Btw, I'm not even thinking of especially poor countries here. Japan is a respectable first-world country but has surprisingly low wages and a bad exchange rate, and there are recent cases of Japanese people leaving for Australia to do work like this and making 2-3x what they can at home.
And of course back in Japan it feels like every convenience store worker these days is an immigrant from China, India or elsewhere.
This is fine, really. Productivity will increase over time, they'll save money over time, and their kids will have better jobs.
You missed what's actually happening, which is that cheap workers don't need to migrate to you to get unskilled work done for you.
The jobs move to distant factories filled with alien staff paying taxes to far away governments and who then spend their wages where they live (which isn't where you live).
Even with tariffs, that's still cheaper for many things. And the work you're incentivising to bring to you with tariffs, that's often automated precisely because it's unskilled. Food has been increasingly automated at least since the 1750s — to the extent that cows milk themselves (into machines not just into calves) these days.

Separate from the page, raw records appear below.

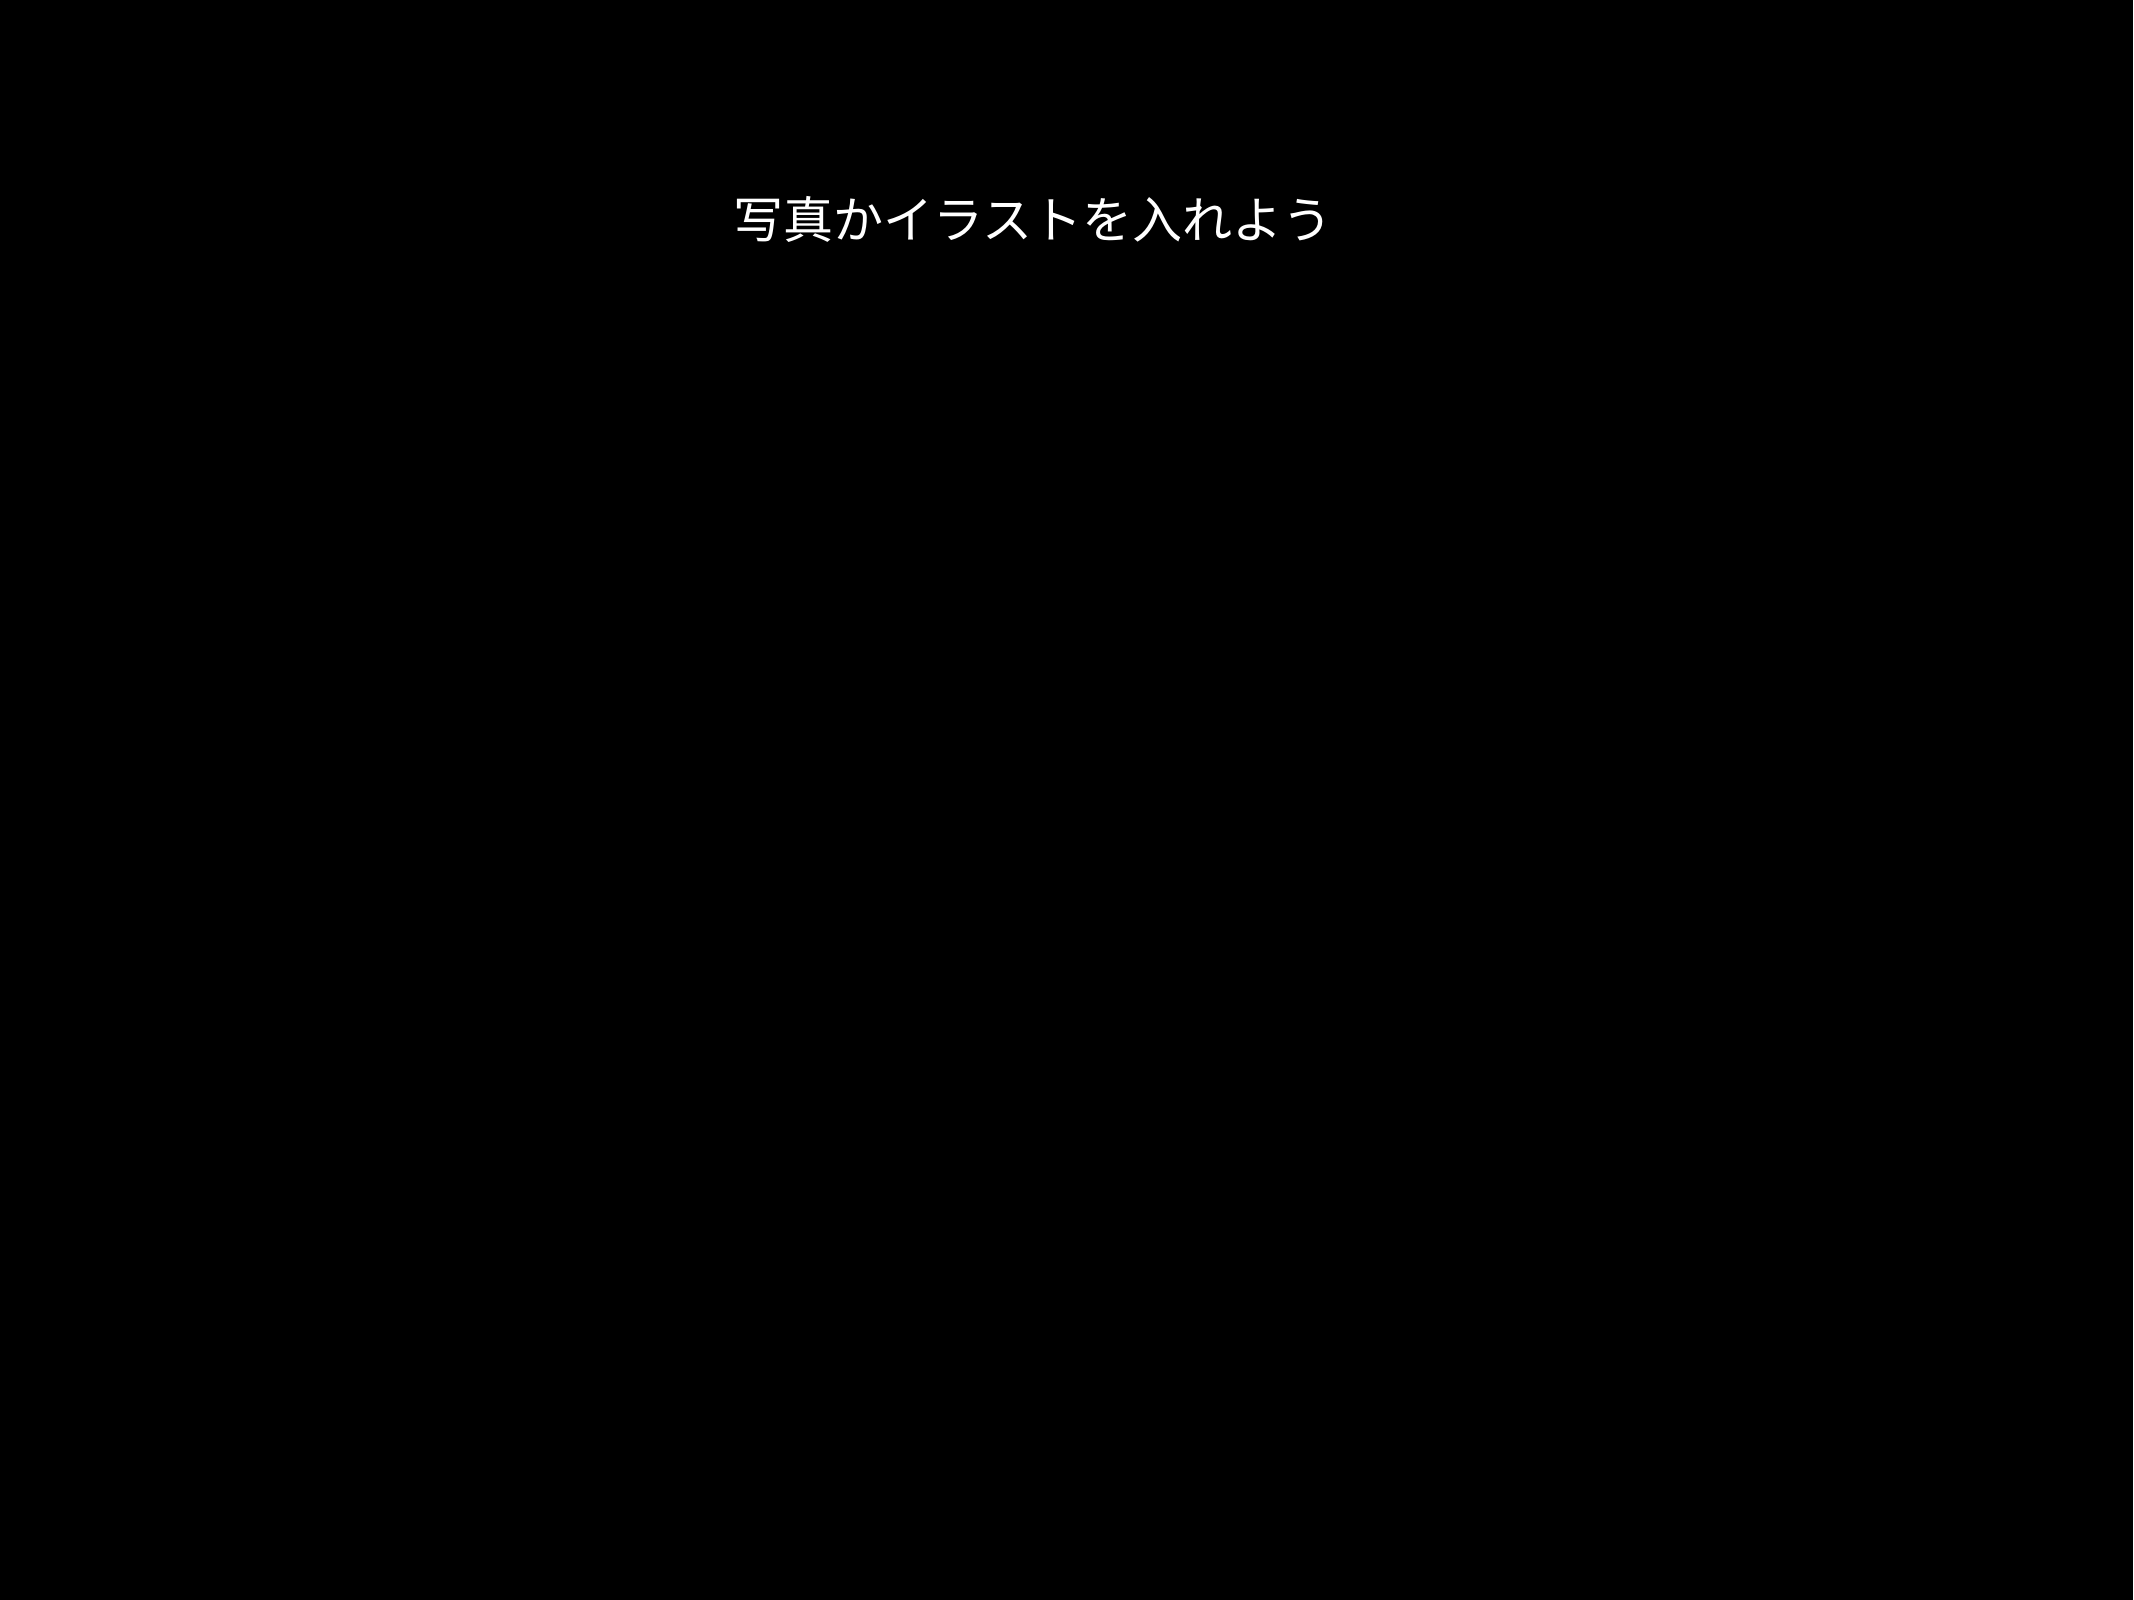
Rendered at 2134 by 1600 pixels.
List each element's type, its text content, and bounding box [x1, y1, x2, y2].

text_box 写真かイラストを入れよう [725, 180, 1342, 257]
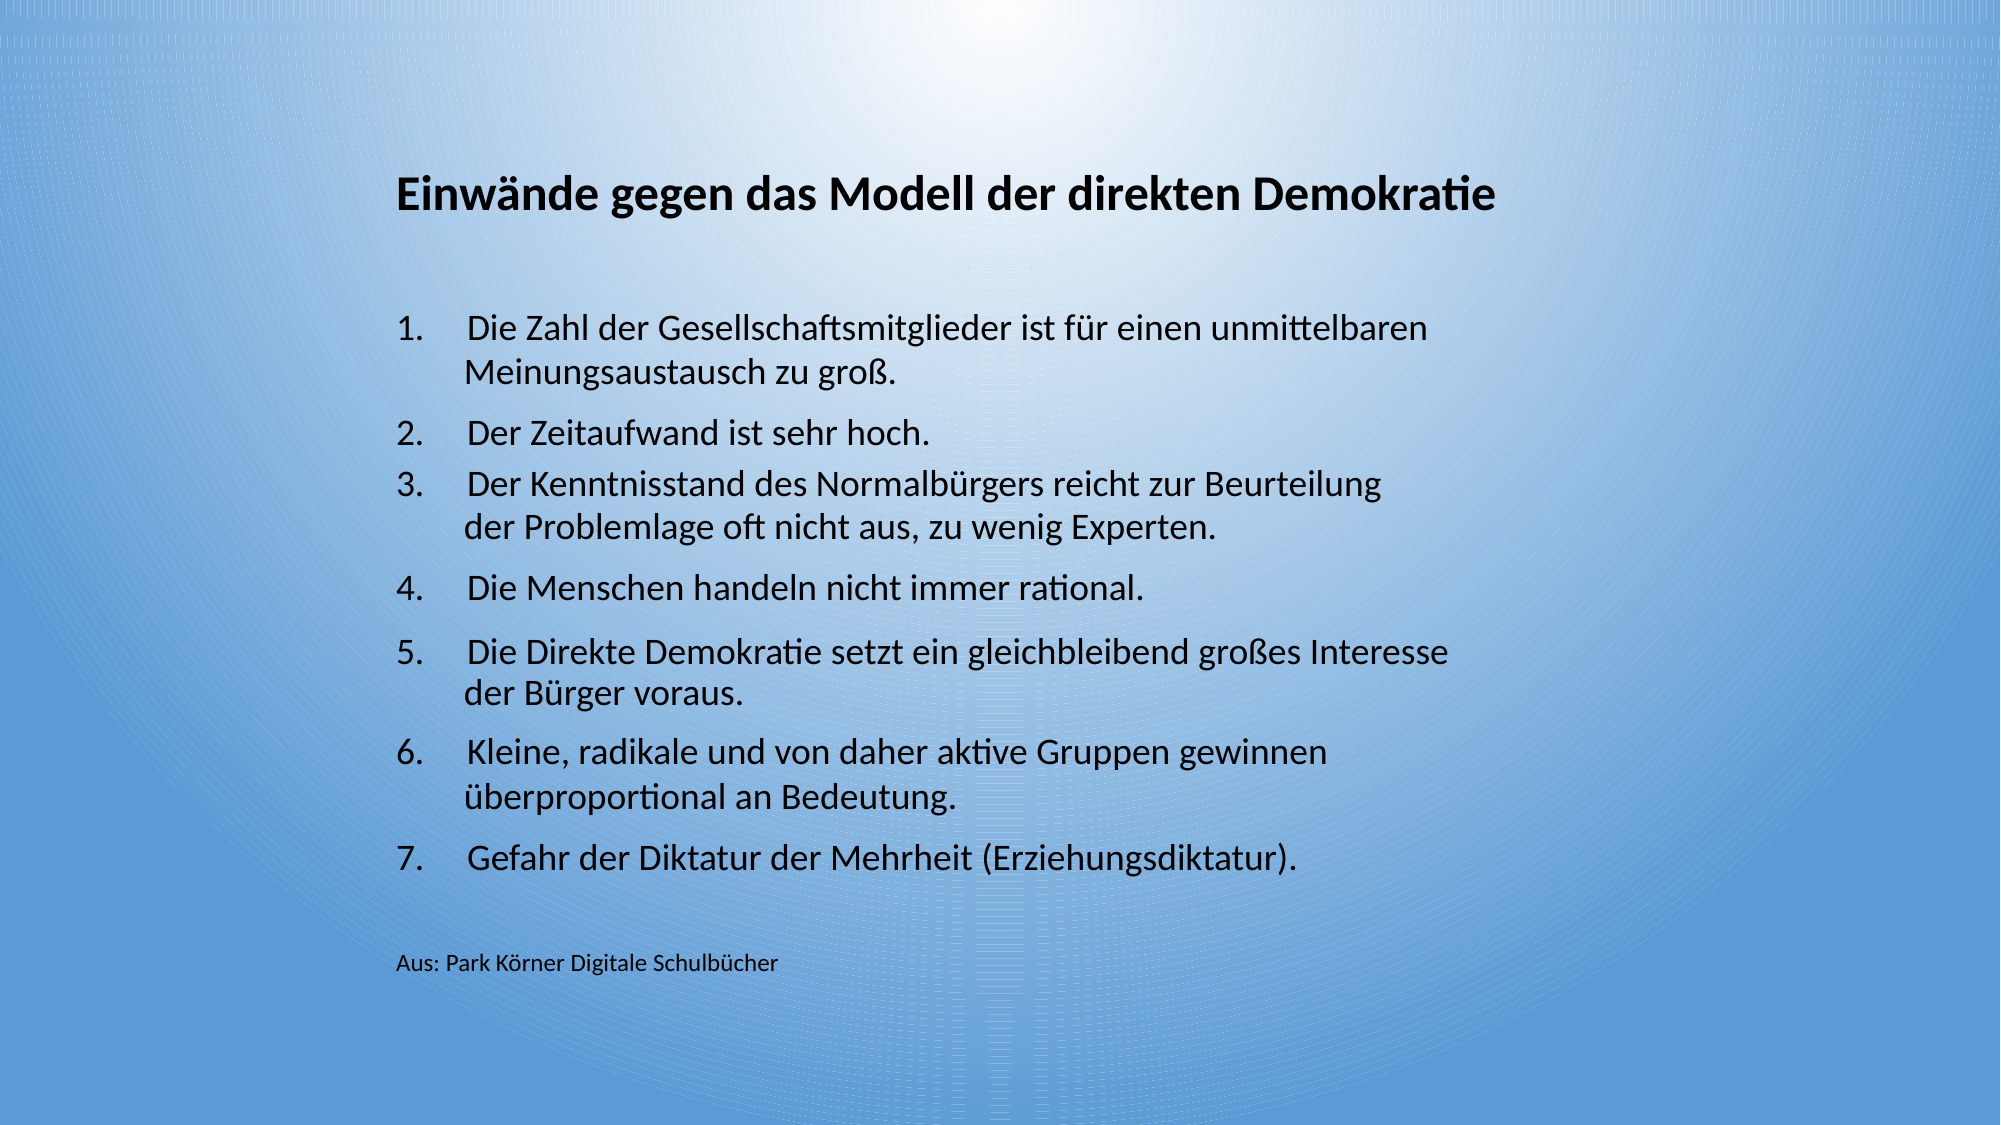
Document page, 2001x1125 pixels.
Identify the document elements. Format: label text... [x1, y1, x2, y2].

text_box Einwände gegen das Modell der direkten Demokratie 1. Die Zahl der Gesellschaftsmitglieder ist für einen unmittelbaren Meinungsaustausch zu groß. 2. Der Zeitaufwand ist sehr hoch. 3. Der Kenntnisstand des Normalbürgers reicht zur Beurteilung der Problemlage oft nicht aus, zu wenig Experten. 4. Die Menschen handeln nicht immer rational. 5. Die Direkte Demokratie setzt ein gleichbleibend großes Interesse der Bürger voraus. 6. Kleine, radikale und von daher aktive Gruppen gewinnen überproportional an Bedeutung. 7. Gefahr der Diktatur der Mehrheit (Erziehungsdiktatur). Aus: Park Körner Digitale Schulbücher [381, 152, 1682, 1027]
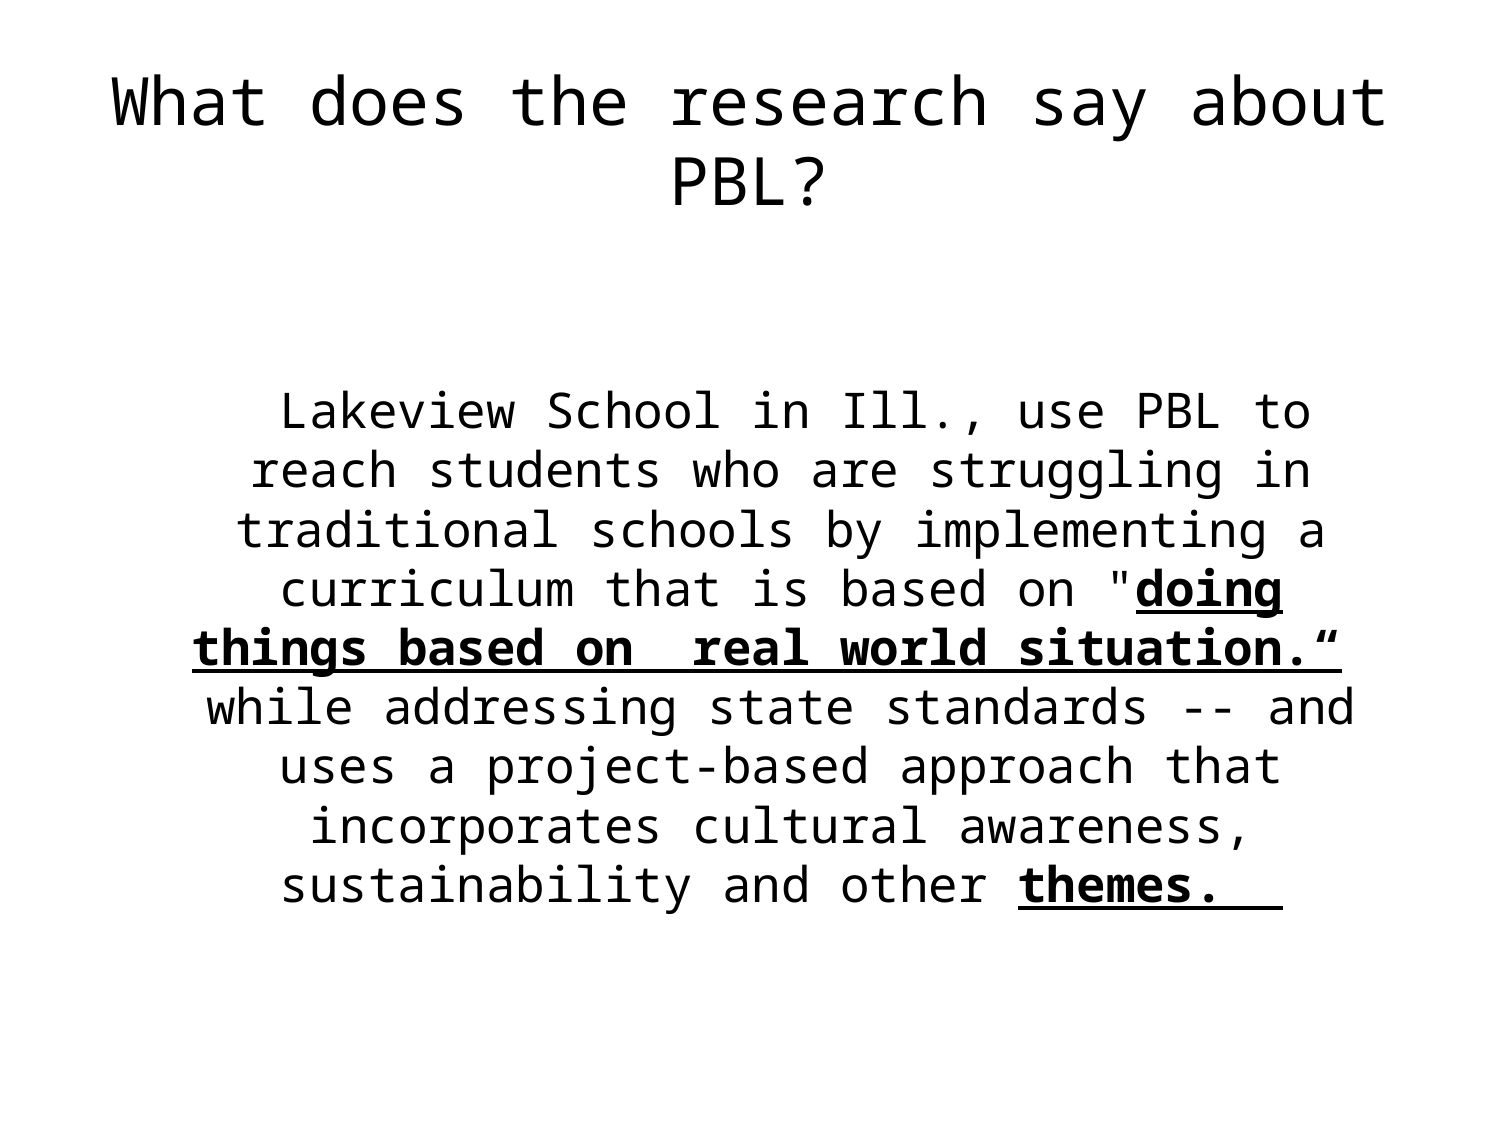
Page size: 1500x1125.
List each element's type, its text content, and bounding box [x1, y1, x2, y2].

title What does the research say about PBL? [75, 45, 1425, 233]
list Lakeview School in Ill., use PBL to reach students who are struggling in traditional schools by implementing a curriculum that is based on "doing things based on real world situation.“ while addressing state standards -- and uses a project-based approach that incorporates cultural awareness, sustainability and other themes. [125, 312, 1387, 924]
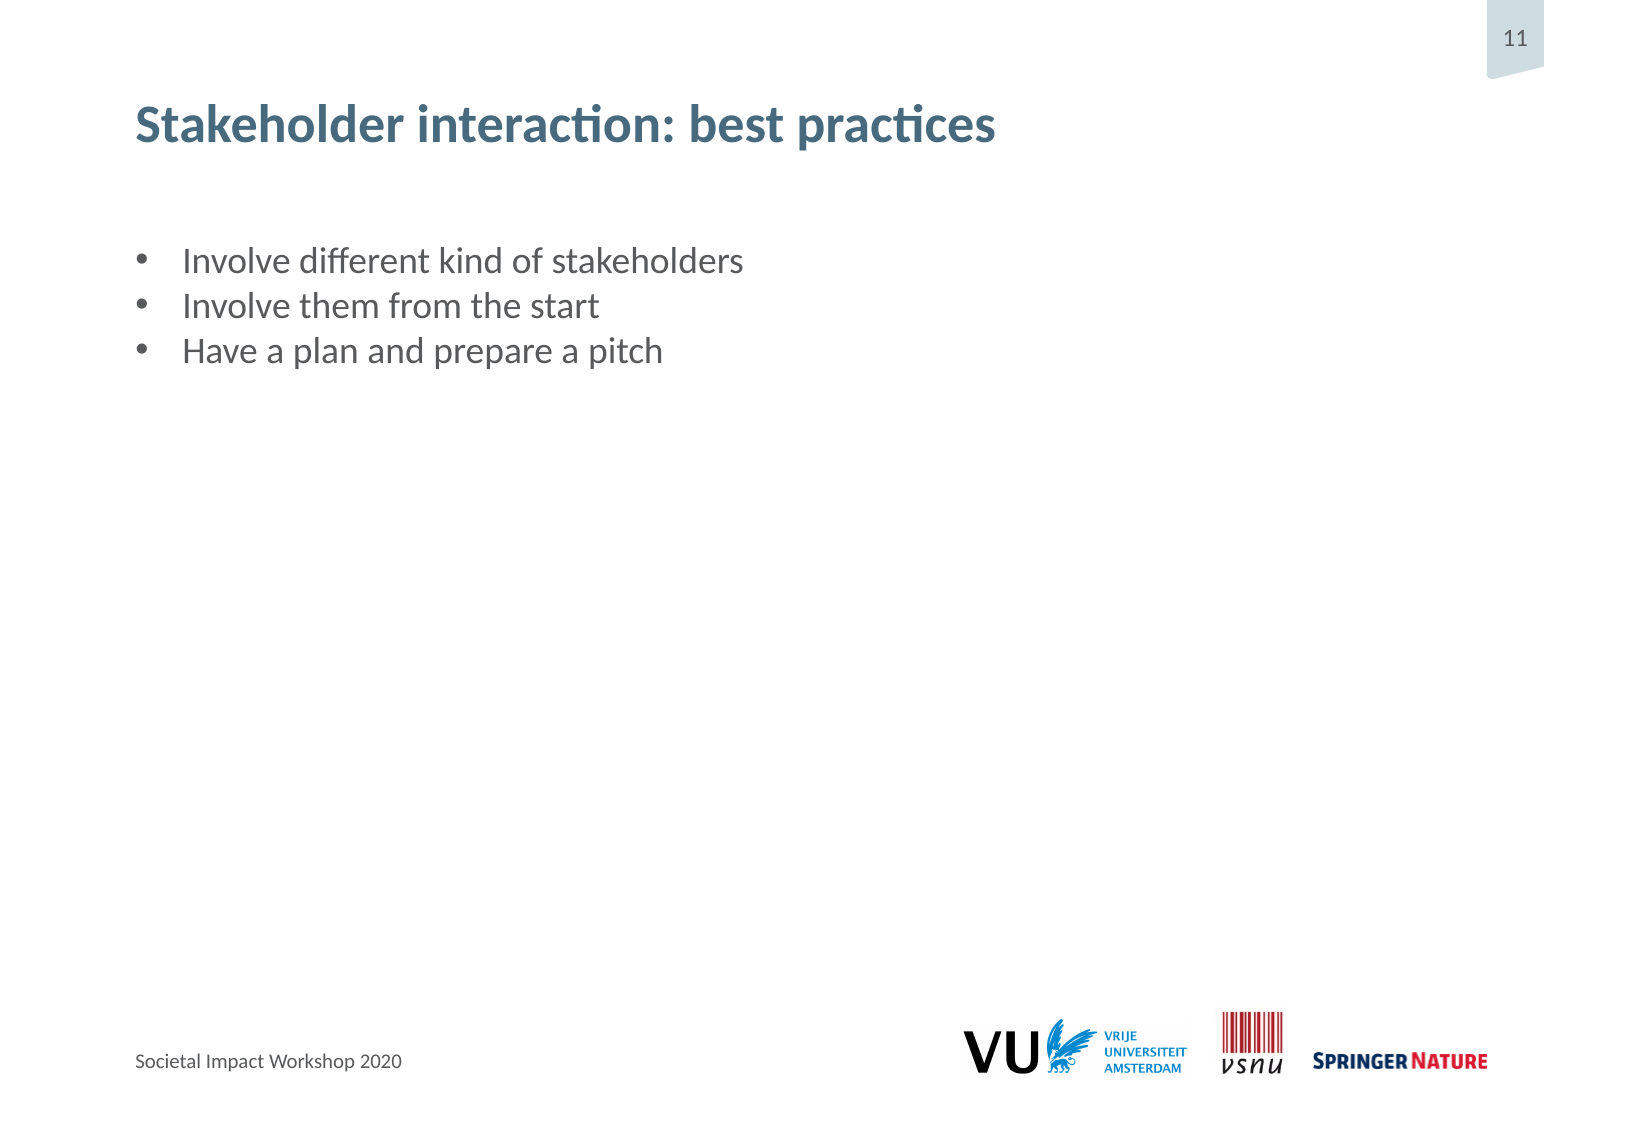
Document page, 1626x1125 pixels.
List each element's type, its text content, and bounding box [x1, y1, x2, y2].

It works until it doesn't — wherever the jobs go gets a rising economic spiral, and a generation later their middle class is corresponding richer and say to each other much what you say now: "why do we need them?", only now you are a "them" in that discussion.
It's a weird thing, migration. The short term incentives absolutely favour it for everyone, but it's bad for the place of origin in the long-term.
But note that I didn't say international migration: the arguments are the same between San Francisco and Sacremento, or between Lampeter and Cardiff, or between Marzahn and Zehlendorf.
(That is, you'd have to pay them so much they could buy the farm and then hire someone else to work it. But you're not going to do that.)